#### WHAT YOU WILL DO:
a – In the article summary on affective polarization, which two senators appear in the mock news story shown to respondents?
b – Please continue the article summary on affective polarization, picking up after its final sentence.

#### EXTRACT:
Article Summary
Introduction
In the wake of a substantial body of research documenting the rise of partisan animosity in the United States has been an equally substantial literature on interventions aimed to reduce such animosity. Given affective polarization is often rooted in either social and ideological cleavages, many interventions aim to assuage perceptions of differences between partisans or increase feelings of common ground. Oftentimes, however, exactly which ground is being bridged is vague, as signals of similarity on policy grounds also signal similarity on social grounds (and vice-versa). There is an open question, then, as to which factors reduce affective polarization: group-based appeals or policy-based appeals.
Huddy and Yair attempt to answer this question in this paper, independently analyzing the effects of group warmth and policy similarity on affective polarization. Their results from two experimental studies help to understand the facets of certain interventions that may prove most useful in cooling partisan antipathy, especially in interventions emphasizing the behavior of political elites.
Analytical Approach
The authors conduct two online survey experiments (n = 290 and 1,040, respectively) with respondents recruited through Amazon MTurk identifying as either Democrats or Republicans. In both studies, respondents were presented with a mock news story about an encounter between Senators Chuck Schumer and Mitch McConnell. In the first study, respondents were assigned to one of nine conditions in a 3x3 factorial design. The authors independently randomized 3 levels of 2 conditions: social relations (warm, hostile, control) and issue compromise (compromise, no compromise, control). In the second study, the control levels were dropped from each of the conditions. These conditions are explained in detail in the table below.
Table 1: Study 1 Conditions
Social/Issue | Compromise | No Compromise | Control (Study 1 only) |
---|---|---|---|
Warm | Pleasant encounter (laughing, hugging) + Willing to compromise on border wall/DACA | Pleasant encounter + Unwilling to compromise on border wall/DACA | Pleasant encounter only |
Hostile | Hostile encounter (obscenities, yelling) + Willing to compromise on border wall/DACA | Hostile encounter + unwilling to compromise on border wall/DACA | Hostile encounter only |
Control (Study 1 only) | Willing to compromise on border wall/DACA only | Unwilling to compromise on border wall/DACA only | No details of encounter |
After seeing the scenario, respondents are asked a series of questions about in- and out-party affect, traits (closed-/open-minded, moderate/extremist, moral/immoral), and social distance (marriage/coworker preference) on 0-10 scales. In study 2, questions about coworker social distance were replaced by measures of interpersonal trust. From these component measures, the authors construct summary scales for in- and out-party sentiments. These outcome variables are regressed on the experimental conditions to determine the independent effects policy and social compromise have on feelings of out-party antipathy.

(Records)

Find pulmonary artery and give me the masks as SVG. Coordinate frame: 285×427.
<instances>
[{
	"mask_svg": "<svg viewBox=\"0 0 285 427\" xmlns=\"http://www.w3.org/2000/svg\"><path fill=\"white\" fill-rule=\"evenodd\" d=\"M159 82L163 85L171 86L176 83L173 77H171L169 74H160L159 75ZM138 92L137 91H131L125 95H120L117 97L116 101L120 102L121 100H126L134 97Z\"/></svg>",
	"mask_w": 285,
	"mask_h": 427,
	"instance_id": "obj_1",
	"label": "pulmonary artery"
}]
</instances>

...

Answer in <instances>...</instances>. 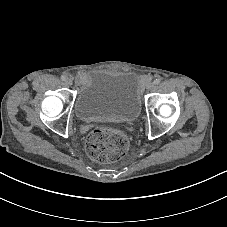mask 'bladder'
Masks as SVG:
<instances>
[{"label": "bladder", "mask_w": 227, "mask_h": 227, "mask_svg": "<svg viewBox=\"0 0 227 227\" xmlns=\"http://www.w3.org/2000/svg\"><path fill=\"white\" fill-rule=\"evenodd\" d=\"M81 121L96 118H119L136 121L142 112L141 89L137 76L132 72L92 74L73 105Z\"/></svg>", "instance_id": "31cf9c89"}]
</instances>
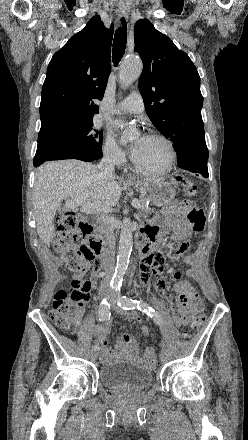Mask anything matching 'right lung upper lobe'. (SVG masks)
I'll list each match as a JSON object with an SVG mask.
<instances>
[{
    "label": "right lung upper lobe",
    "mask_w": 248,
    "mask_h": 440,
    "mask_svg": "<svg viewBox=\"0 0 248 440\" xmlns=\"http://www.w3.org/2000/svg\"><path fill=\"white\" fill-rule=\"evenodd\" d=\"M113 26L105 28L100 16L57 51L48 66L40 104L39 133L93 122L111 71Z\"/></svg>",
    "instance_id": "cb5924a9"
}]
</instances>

--

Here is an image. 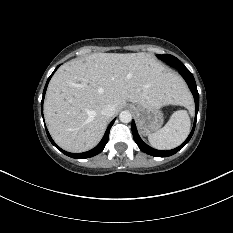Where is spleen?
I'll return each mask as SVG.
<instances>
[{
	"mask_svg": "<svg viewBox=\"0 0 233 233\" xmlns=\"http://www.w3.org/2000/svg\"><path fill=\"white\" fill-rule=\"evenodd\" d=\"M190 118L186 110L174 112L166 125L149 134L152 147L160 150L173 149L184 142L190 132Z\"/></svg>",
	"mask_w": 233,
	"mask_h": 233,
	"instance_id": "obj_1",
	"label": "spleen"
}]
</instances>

#### EXPECTED RESULTS:
a – Chuck Schumer and Mitch McConnell.

b –
Main Findings
Across both studies, the authors find respondents who read about a warm social interaction between the two rival senators had modest increases (0.04-0.08 on a 0-1 scale) in out-party affect across most measures. The authors found significant increases in both the affective and summary measures for both studies, with mixed results for the other dependent variables of interest. Conversely, the authors find no significant relationship between the compromise treatments and any of the measures of out-party affect in either study. This suggests the pathway to alleviating affective polarization primarily comes through social relationships rather than issue agreement.
In particular, the warm social condition appeared to have a more substantial absolute impact than the hostile condition (relative to control). There was no discernable difference in the compromise/non-compromise effects, and splitting the compromise effect between in- and out-party politicians had similarly null results.
The authors test a number of potential experimental moderators, such as strength of partisan identity, prior agreement with policy positions, and conflict aversion, and found no significant changes in results. Additionally, the authors also performed similar analyses on in-party affect, and failed to detect any significant movement in attitudes.
Implications
In aggregate, these results suggest group-based considerations may outweigh policy-based considerations with regard to reductions in affective polarization; partisans appear more amenable to warm social cues than commensurate policy positions. Methodologically, it helps disentangle two sources of affective polarization that have proved difficult to separate, and offers researchers a simple method with which to do so.
More broadly, one potential implication of this study is there may exist a tolerance for respectful disagreement between parties. Furthermore, visibility of cross-party friendships at the elite level may offer positive cues to partisans to behave similarly. These implications align under a more “top-down” approach suggested by the authors. While not wholly at odds with more identity-based depictions of partisan animosity, the results do suggest party leadership acts as a focusing lens on certain group-based grievances.
Questions left unanswered
While the authors provide us with convincing evidence that group-based factors are more important in reducing affective polarization than policy-based factors, there are a few limitations to how far that conclusion can be taken. By their own admission, they do not test the full array of policy issues where partisans may be divided. It is possible compromises on other issue positions may provide better inroads against affective polarization. Furthermore, the results are predicated on witnessing interactions between party leaders, so it is unclear if there would be similar effects if a design were deployed using more rank-and-file partisans. The top-down component of the study is emphasized in the discussion, but may be playing a more important role in the reduction of affective polarization than either of the component factors the authors are testing.
Methods and Analysis
Was the study and its analyses pre-registered?: No
Did the study rely on proxy variables to measure polarization?: Yes
Party warmth was measured 0-10 (not 0-100) and combined into an out-party warmth scale with other social distance/trait metrics.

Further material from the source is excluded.